SUPPLIED MATERIAL:
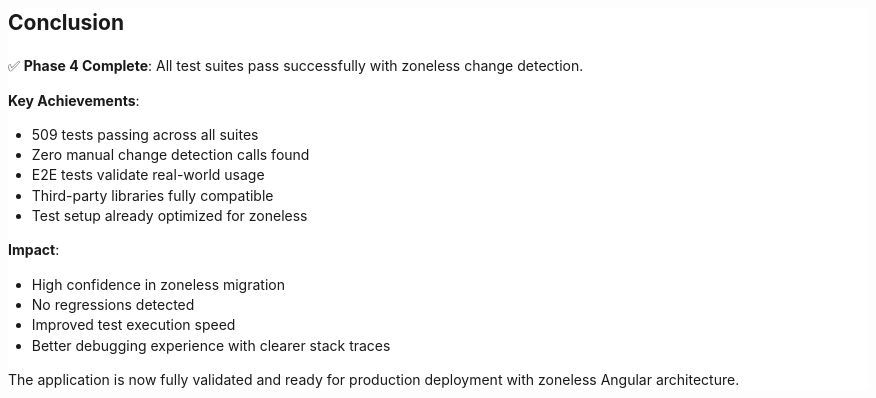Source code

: ## Conclusion

✅ **Phase 4 Complete**: All test suites pass successfully with zoneless change detection.

**Key Achievements**:

- 509 tests passing across all suites
- Zero manual change detection calls found
- E2E tests validate real-world usage
- Third-party libraries fully compatible
- Test setup already optimized for zoneless

**Impact**:

- High confidence in zoneless migration
- No regressions detected
- Improved test execution speed
- Better debugging experience with clearer stack traces

The application is now fully validated and ready for production deployment with zoneless Angular architecture.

EXERCISE PROMPT:
Reproduce the source text of the items above character for character, leaving out the pictures.

SOLVED PROBLEM:
Source code

: ## Conclusion

✅ **Phase 4 Complete**: All test suites pass successfully with zoneless change detection.

**Key Achievements**:

- 509 tests passing across all suites
- Zero manual change detection calls found
- E2E tests validate real-world usage
- Third-party libraries fully compatible
- Test setup already optimized for zoneless

**Impact**:

- High confidence in zoneless migration
- No regressions detected
- Improved test execution speed
- Better debugging experience with clearer stack traces

The application is now fully validated and ready for production deployment with zoneless Angular architecture.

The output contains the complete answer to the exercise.